Après avoir abaissé sa note de AA à AA- en avril 2023, puis avoir introduit une « perspective négative » en octobre dernier en pleine dramaturgie budgétaire tricolore, Fitch a donc choisi de marquer une pause dans sa descente - graduée mais certaine - de l'échelle de notation française.
La conjoncture économique morose, encore confirmée cette semaine par les projections en baisse de la Banque de France sur la croissance 2025, doublée aujourd'hui de l'effort de réarmement n'ont pas donné, à ce stade, d'arguments décisifs à Fitch. L'imprévisibilité américaine, la guerre commerciale qui en découle et le reformatage de la doctrine allemande en matière d'investissement ont, il est vrai, largement changé la lecture du monde en un laps de temps record. Face à l'incertain, la constante bonhomie budgétaire française en deviendrait presque rassurante.
Pour autant, le maintien de la France en AA- ne risque pas d'être éternel, loin s'en faut même.
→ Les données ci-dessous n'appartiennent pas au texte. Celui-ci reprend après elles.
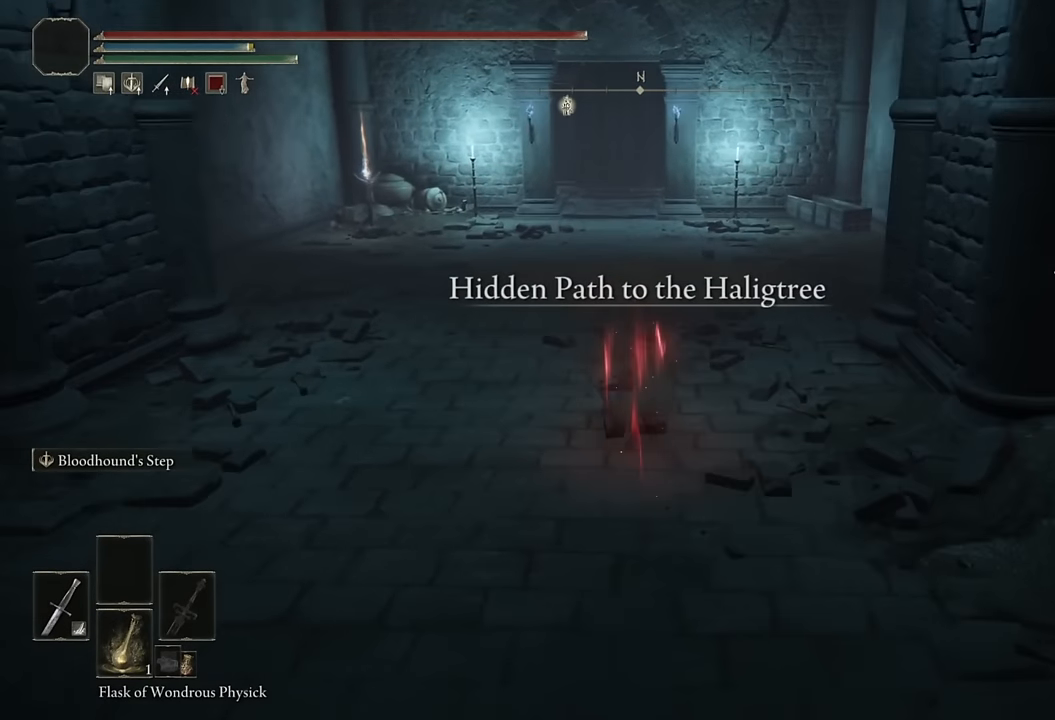
{"dt_ms": 500, "buttons": ["CIRCLE"], "left_stick": "up", "right_stick": "center", "events": [[217, "L2", "down"], [383, "L2", "up"]]}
Les deux autres grandes agences, Standard & Poors (« AA- » également) et Moody's (« Aa3 », l'équivalent de « AA- ») se sont alignées depuis octobre dernier sur la notation de Fitch. Fin février, S&P a même choisi d'abaisser la perspective de la note de stable à négative.
Or, comme le mentionne Fitch dans sa note d'analyse, « le budget 2025 adopté prévoit un effort net de consolidation budgétaire plus modeste que le projet initial du gouvernement Barnier, conduisant à un objectif de déficit révisé à 5,4 % du PIB, contre 5,0 % initialement proposé. Nous prévoyons que le déficit se réduira à 5,5 % du PIB en 2025, principalement en raison de nos prévisions de croissance plus faibles pour 2025 (0,6 % contre 0,9 %) ».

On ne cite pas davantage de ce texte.